DATA:
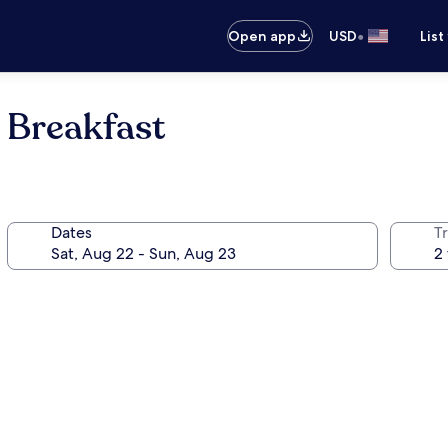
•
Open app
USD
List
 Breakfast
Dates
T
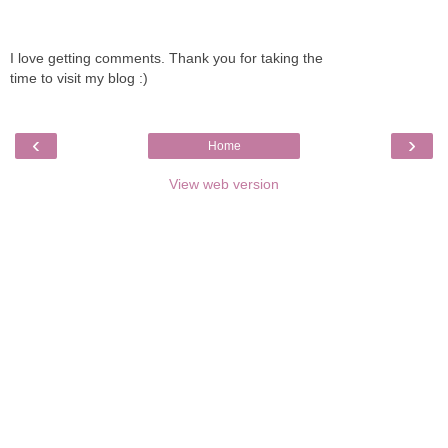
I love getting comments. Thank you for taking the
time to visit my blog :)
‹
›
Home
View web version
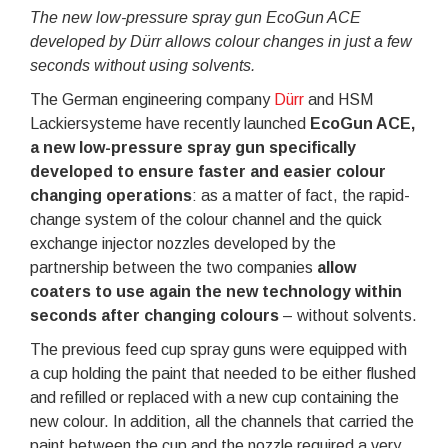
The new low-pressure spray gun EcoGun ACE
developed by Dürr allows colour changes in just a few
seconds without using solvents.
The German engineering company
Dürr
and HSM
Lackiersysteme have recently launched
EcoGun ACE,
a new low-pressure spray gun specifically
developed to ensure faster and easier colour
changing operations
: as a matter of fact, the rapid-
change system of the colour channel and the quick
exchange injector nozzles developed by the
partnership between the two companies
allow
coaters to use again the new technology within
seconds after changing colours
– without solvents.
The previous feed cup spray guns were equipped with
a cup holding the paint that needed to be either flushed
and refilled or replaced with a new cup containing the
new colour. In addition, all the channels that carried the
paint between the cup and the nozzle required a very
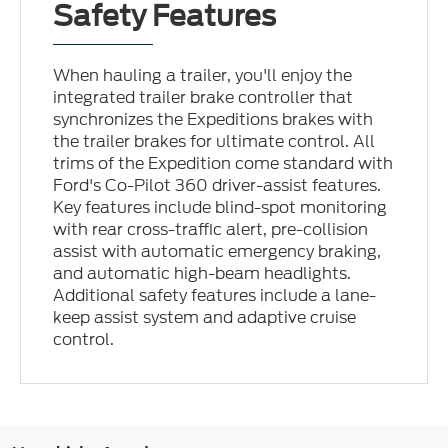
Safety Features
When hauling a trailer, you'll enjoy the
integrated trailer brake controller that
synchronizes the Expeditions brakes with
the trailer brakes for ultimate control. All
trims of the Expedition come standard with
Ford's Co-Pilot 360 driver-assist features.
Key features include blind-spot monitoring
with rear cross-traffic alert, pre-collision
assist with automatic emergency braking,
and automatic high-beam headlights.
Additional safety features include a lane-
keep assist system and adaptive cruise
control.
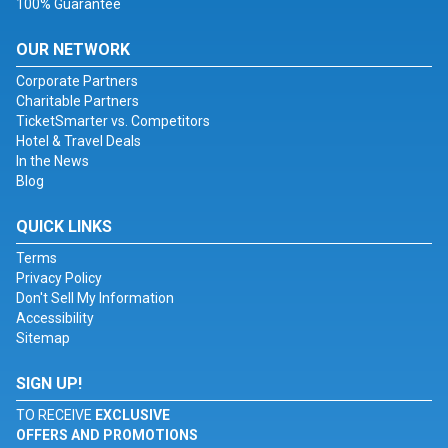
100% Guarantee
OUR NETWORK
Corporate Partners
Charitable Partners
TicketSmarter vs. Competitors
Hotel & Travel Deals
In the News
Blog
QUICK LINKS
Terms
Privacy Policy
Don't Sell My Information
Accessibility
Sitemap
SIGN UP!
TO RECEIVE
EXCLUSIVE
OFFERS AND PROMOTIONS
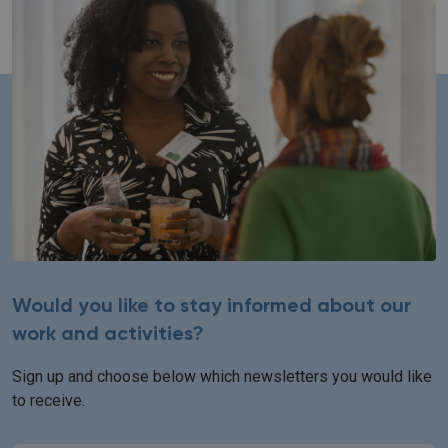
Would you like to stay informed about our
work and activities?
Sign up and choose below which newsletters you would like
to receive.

INSTRUCTIONS TO FOLLOW: Write out each entry exactly; any pictures stay out of the copy.

EXERCISE ANSWER:
•
Open app
USD
List
 Breakfast
Dates
T
I love getting comments. Thank you for taking the
time to visit my blog :)
‹
›
Home
View web version
The new low-pressure spray gun EcoGun ACE
developed by Dürr allows colour changes in just a few
seconds without using solvents.
The German engineering company
Dürr
and HSM
Lackiersysteme have recently launched
EcoGun ACE,
a new low-pressure spray gun specifically
developed to ensure faster and easier colour
changing operations
: as a matter of fact, the rapid-
change system of the colour channel and the quick
exchange injector nozzles developed by the
partnership between the two companies
allow
coaters to use again the new technology within
seconds after changing colours
– without solvents.
The previous feed cup spray guns were equipped with
a cup holding the paint that needed to be either flushed
and refilled or replaced with a new cup containing the
new colour. In addition, all the channels that carried the
paint between the cup and the nozzle required a very
Safety Features
When hauling a trailer, you'll enjoy the
integrated trailer brake controller that
synchronizes the Expeditions brakes with
the trailer brakes for ultimate control. All
trims of the Expedition come standard with
Ford's Co-Pilot 360 driver-assist features.
Key features include blind-spot monitoring
with rear cross-traffic alert, pre-collision
assist with automatic emergency braking,
and automatic high-beam headlights.
Additional safety features include a lane-
keep assist system and adaptive cruise
control.
100% Guarantee
OUR NETWORK
Corporate Partners
Charitable Partners
TicketSmarter vs. Competitors
Hotel & Travel Deals
In the News
Blog
QUICK LINKS
Terms
Privacy Policy
Don't Sell My Information
Accessibility
Sitemap
SIGN UP!
TO RECEIVE
EXCLUSIVE
OFFERS AND PROMOTIONS
Would you like to stay informed about our
work and activities?
Sign up and choose below which newsletters you would like
to receive.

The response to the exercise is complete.